There are particular characters assigned to heading levels in reST; the structure is determined from the succession of headings as defined in each .rst file. Finesse documentation should nevertheless ideally follow this convention:

  • = with overline, for page titles

  • =, for sections

  • -, for subsections

  • ^, for subsubsections

  • ", for paragraphs


Try not to write documentation with many nested subsections; documentation should be mostly prose. Only the first four section levels are displayed in the sidebar of the HTML documentation, and each level beyond the top level is hidden until its parent is navigated to. If a section makes sense to appear in the sidebar then it should be within the top four levels; use common sense.


Section titles should use sentence case, e.g. Showing output from inline scripts, not Showing Output from Inline Scripts.

Do not use backtick-style (``thing``) or replacement (e.g. |Finesse|) formatting in titles as these do not render nicely in the sidebar. Instead you could consider using single quotes, e.g. “Logging via the Python ‘logging’ module”.

Code examples

Code examples should follow the same style <code_style> as Finesse itself.



Use an affirmative, succinct tone. Concise is better than verbose. Users typically don’t read whole pages of documentation but rather arrive at particular sections via links or search results.


Use of US English is preferred, for consistency with the Python documentation; however, refactoring existing text just for the sake of changing English forms is discouraged - focus your efforts on something more fruitful. As with the Python documentation, consistency within a page or section is more important than global consistency.

References to Finesse

Finesse 3 should be referred to in the documentation simply as Finesse. Explicit inclusion of version numbers should only be made when referring to or comparing differences in behaviour.

Core documentation should focus on explaining how Finesse 3 works, not how it’s different to other tools or previous versions. Discussions of differences between Finesse 2 and 3 should be kept in relevant sections. It’s fine however to include brief “see also” directives in Finesse 3 documentation pointing to such discussions.


Various Finesse-related terms have particular capitalisation conventions. Some are also defined as macros which format the text appropriately:

  • |Finesse|, not e.g. FINESSE

  • Pykat, not e.g. PyKat

  • KatScript, not e.g. kat script, katscript, or kat-script

Code examples

Write code examples using the same formatting rules as Finesse source code.

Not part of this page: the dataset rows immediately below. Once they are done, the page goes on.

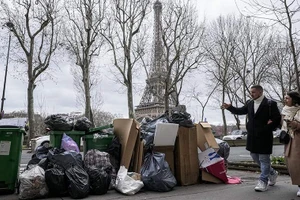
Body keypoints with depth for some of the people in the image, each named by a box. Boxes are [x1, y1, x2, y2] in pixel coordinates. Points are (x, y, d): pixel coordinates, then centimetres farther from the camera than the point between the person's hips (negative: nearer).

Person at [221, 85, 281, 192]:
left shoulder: (270, 104, -9)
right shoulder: (249, 103, 9)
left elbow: (277, 119, -9)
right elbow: (240, 111, 15)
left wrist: (267, 129, -14)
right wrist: (229, 107, 2)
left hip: (264, 137, -7)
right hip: (252, 136, 7)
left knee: (264, 158, 1)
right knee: (255, 157, 16)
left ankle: (263, 182, 10)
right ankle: (272, 173, 37)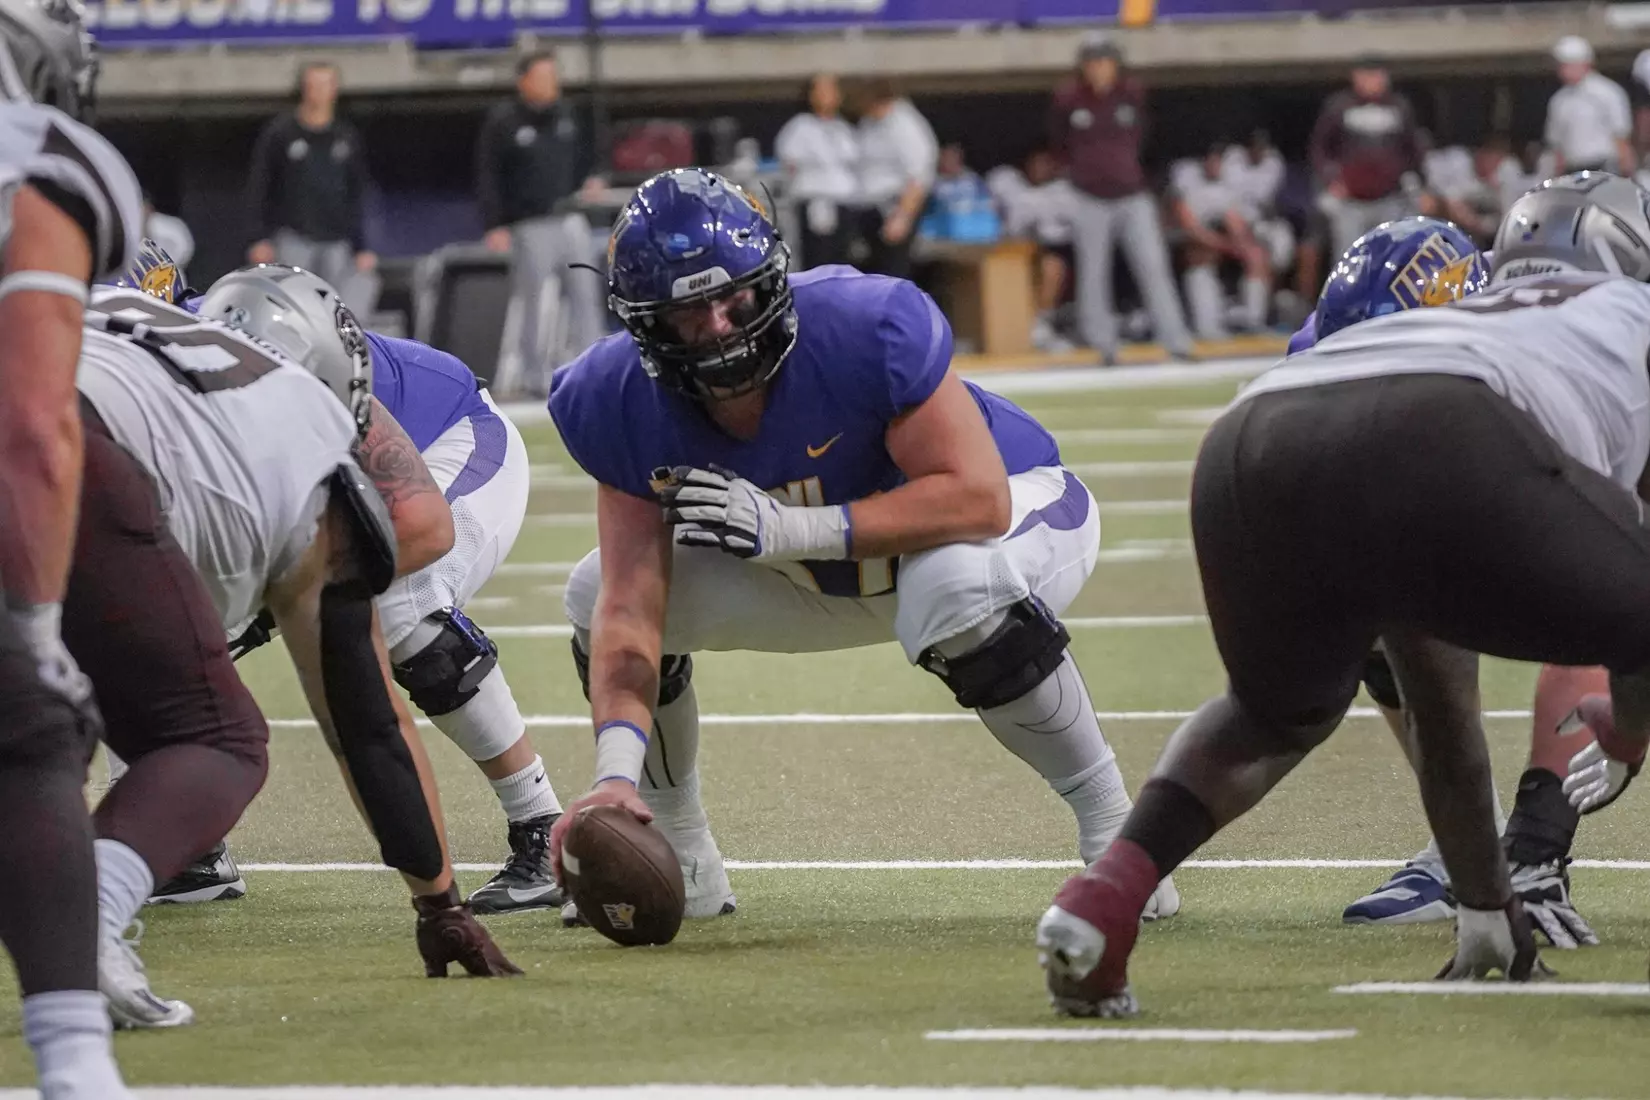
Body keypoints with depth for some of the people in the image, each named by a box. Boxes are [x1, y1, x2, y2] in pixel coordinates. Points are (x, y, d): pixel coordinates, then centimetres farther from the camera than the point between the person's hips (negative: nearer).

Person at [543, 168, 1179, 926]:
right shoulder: (623, 404, -22)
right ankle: (681, 864, 15)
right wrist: (615, 774, -38)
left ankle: (1109, 822, -20)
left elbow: (977, 498, -38)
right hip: (828, 576, 5)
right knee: (597, 596, -6)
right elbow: (630, 612, -23)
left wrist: (793, 529, -44)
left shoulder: (865, 330, -36)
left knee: (959, 585, -41)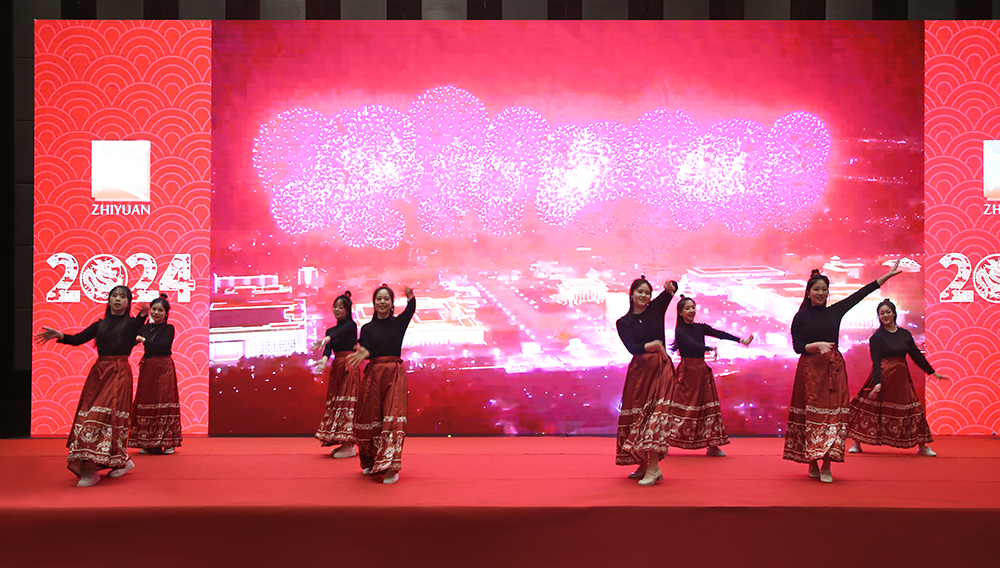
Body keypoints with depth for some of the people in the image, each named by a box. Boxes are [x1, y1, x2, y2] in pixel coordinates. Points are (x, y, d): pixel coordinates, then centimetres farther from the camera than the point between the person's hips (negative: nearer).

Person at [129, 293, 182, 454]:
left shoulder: (168, 329, -1)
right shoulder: (145, 328, 12)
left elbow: (161, 346, -15)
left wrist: (143, 340, -14)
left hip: (163, 368, -5)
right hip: (147, 368, 5)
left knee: (164, 402, -8)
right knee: (146, 402, 4)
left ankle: (168, 442, -4)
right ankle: (149, 443, 11)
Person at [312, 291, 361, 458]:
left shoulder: (351, 325, 0)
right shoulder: (330, 331, 15)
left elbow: (340, 332, -23)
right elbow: (328, 349, -2)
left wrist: (326, 339, -43)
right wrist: (324, 360, -25)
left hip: (349, 367, -7)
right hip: (336, 367, 7)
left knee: (347, 402, -10)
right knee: (335, 402, 5)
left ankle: (349, 446, -10)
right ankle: (345, 444, 10)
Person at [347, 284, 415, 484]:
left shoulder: (399, 323, 7)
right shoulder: (367, 328, 9)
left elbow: (411, 310, -12)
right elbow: (365, 350, -5)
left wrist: (410, 297, -33)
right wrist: (363, 354, -30)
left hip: (395, 374, -2)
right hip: (374, 374, 2)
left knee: (393, 417, -11)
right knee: (371, 417, 4)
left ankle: (391, 467, -13)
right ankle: (371, 462, 25)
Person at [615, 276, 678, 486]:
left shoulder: (656, 308, 7)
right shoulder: (623, 322, 5)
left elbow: (673, 288, 1)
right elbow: (631, 347, -8)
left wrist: (670, 287, -22)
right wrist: (652, 345, -24)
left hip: (660, 368, -2)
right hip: (639, 369, 2)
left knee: (655, 414, -11)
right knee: (637, 414, 4)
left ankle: (654, 467, -14)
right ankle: (643, 465, 17)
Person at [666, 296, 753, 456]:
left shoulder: (701, 328, 12)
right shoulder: (680, 330, -4)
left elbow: (719, 334, -1)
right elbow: (692, 344, -21)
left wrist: (742, 340, -14)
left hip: (702, 370, 6)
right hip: (686, 371, -6)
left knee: (708, 406, 4)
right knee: (681, 406, -6)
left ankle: (712, 446, 9)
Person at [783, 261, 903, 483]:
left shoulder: (835, 311, 10)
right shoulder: (801, 317, 1)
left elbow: (862, 293, 11)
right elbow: (798, 347, -3)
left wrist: (888, 274, 13)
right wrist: (817, 345, -21)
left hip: (834, 368, 3)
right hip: (810, 369, -3)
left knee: (834, 413, -4)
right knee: (812, 413, -4)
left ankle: (826, 466, -2)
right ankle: (812, 464, 6)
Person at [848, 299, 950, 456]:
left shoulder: (905, 334, 9)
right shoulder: (877, 337, -4)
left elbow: (917, 355, 15)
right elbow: (876, 361, -10)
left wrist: (933, 372, 16)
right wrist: (878, 382, -20)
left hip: (901, 378, 4)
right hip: (883, 376, -4)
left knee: (912, 409, 5)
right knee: (873, 408, -3)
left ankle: (922, 446, 15)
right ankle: (857, 443, 5)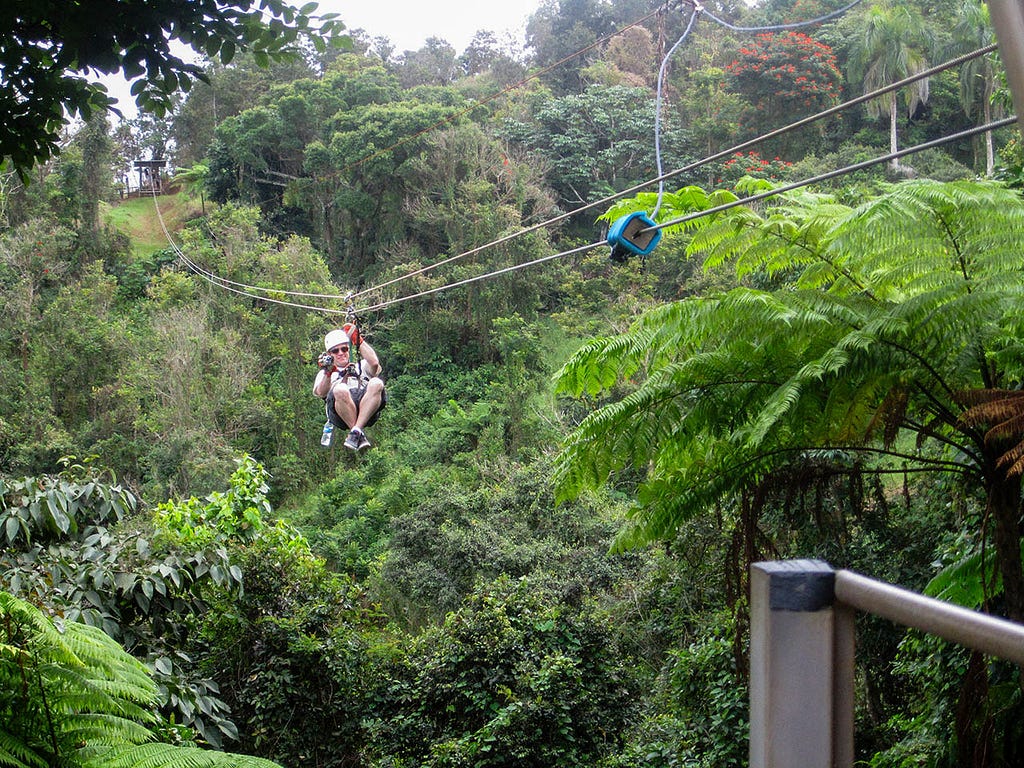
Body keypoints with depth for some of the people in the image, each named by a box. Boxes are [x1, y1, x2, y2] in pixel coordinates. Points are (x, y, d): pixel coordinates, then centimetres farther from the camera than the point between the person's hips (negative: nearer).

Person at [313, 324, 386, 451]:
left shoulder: (361, 367, 35)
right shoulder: (324, 374, 32)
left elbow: (374, 363, 9)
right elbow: (321, 393, 8)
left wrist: (358, 340, 10)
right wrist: (327, 373, -9)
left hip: (367, 413, 1)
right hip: (340, 416, -1)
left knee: (376, 383, -31)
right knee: (340, 389, -35)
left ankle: (356, 431, -35)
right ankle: (360, 436, -29)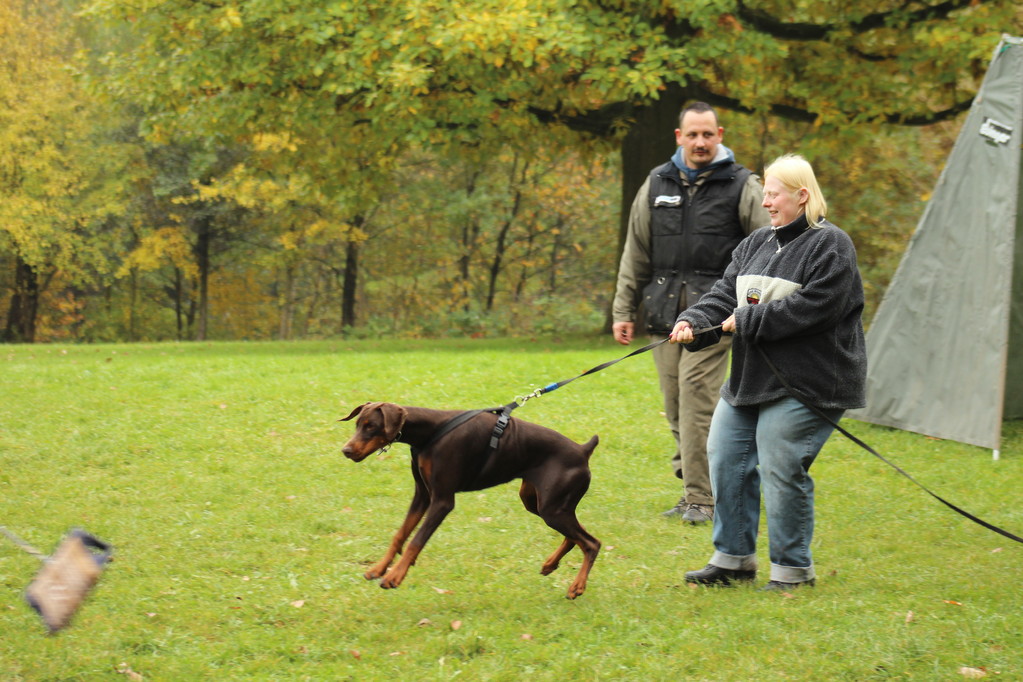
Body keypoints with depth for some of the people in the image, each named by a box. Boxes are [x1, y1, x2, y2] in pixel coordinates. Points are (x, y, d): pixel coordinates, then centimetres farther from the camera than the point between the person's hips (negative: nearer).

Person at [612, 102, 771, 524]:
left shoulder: (742, 186, 2)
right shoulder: (658, 184, 13)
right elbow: (635, 254, 17)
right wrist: (623, 310, 13)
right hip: (665, 313, 5)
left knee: (697, 399, -13)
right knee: (675, 406, 6)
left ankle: (702, 499, -8)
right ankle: (695, 489, 16)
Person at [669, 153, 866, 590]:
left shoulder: (830, 247, -9)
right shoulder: (757, 244, 15)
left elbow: (811, 308, -20)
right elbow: (725, 295, 12)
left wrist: (747, 321, -17)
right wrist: (693, 323, -8)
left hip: (803, 385, -8)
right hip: (749, 379, 9)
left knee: (781, 471, -9)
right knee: (725, 459, 7)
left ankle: (792, 569, 4)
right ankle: (733, 558, 19)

Prefer the use of .. code-block:: (provided by Sphinx) rather than .. code:: (provided by docutils).

Building the documentation

The documentation can be built using the Makefile provided within the docs directory. Run make with no arguments to print a list of available output formats. The most common output format is HTML, which can be produced with the command make html. Note that in order to compile the documentation certain extra dependencies are required. These are automatically installed when the project is installed in developer mode. If you wish to install just the dependencies required for building the documentation, you can use e.g. pip install -e .[docs].

In order to build the PDF docs (using make latexpdf), you must ensure that a comprehensive LaTeX package (such as texlive) and a program that provides the rsvg-convert tool are available on the system path.


There are some alternatives to rsvg-convert if this tool is not available, through they involve making some manual edits to the documentation’s settings in - see the documentation for sphinxcontrib-svg2pdfconverter for more information.

Linting tools

The doc8 package provides a command line tool to check documentation. Running doc8 from the project root directory will have it automatically pick up the line length setting defined in pyproject.toml. For instance, you can lint the whole documentation source with:

$ cd /path/to/finesse/git/project/  # The directory that contains pyproject.toml.
$ doc8 docs/source

This will print a list of files and their corresponding issues, if any.